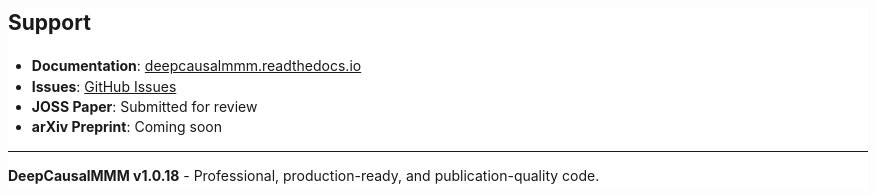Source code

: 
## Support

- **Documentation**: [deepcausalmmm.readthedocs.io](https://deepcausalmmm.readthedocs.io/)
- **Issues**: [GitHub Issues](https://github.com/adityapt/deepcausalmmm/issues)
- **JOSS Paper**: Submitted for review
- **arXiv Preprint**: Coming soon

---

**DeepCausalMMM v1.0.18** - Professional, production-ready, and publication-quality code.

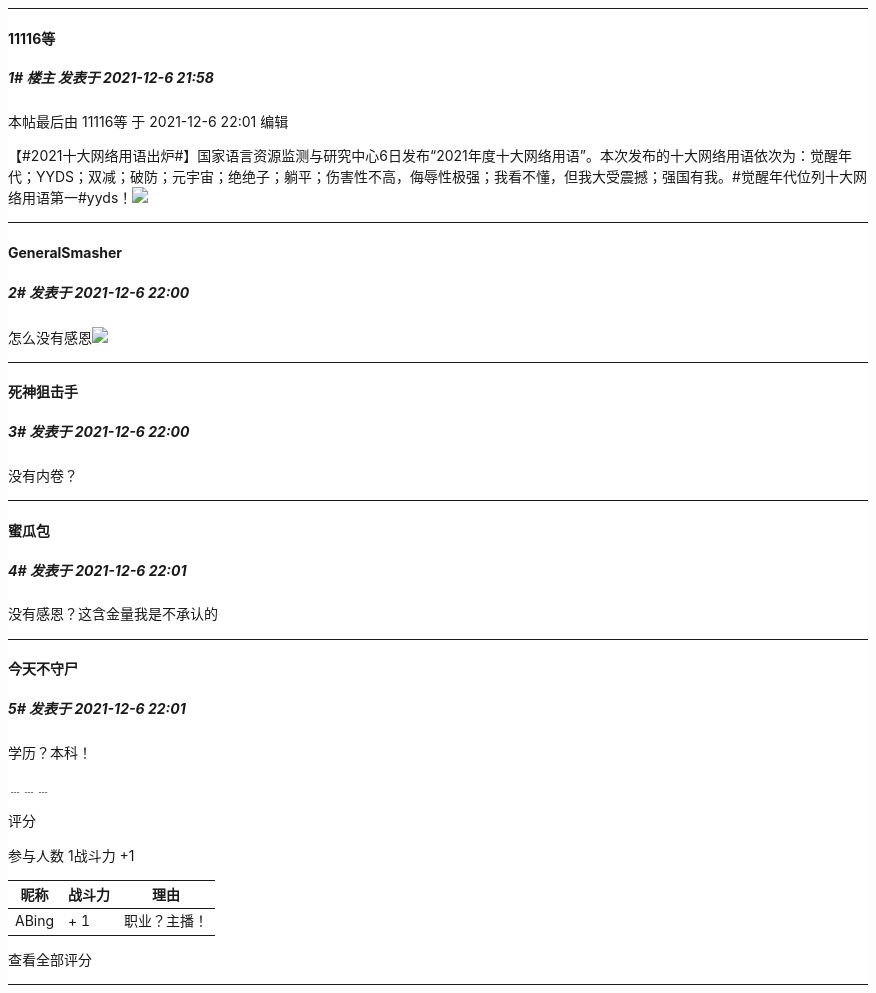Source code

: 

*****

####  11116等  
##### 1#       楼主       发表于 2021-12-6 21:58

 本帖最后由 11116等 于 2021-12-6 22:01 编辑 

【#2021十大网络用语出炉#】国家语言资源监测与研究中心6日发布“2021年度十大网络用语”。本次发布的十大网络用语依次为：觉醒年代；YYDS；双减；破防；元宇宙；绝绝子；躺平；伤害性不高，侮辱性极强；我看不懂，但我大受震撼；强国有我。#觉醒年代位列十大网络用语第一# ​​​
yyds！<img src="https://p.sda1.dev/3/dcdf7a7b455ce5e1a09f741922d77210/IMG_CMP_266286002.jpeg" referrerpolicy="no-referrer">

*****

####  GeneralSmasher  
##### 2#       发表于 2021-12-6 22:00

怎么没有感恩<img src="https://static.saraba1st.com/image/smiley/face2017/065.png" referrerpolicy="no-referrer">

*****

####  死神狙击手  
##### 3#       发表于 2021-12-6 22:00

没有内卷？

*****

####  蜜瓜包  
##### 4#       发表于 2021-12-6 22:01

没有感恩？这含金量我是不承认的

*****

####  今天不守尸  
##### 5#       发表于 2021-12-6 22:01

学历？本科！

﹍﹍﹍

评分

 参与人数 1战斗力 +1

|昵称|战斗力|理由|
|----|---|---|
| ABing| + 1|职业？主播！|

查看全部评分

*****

__________

- _Directions_: Tally up the lines above in which "referrerpolicy" occurs. Give the result as a bare number.

- _Answer space_: 2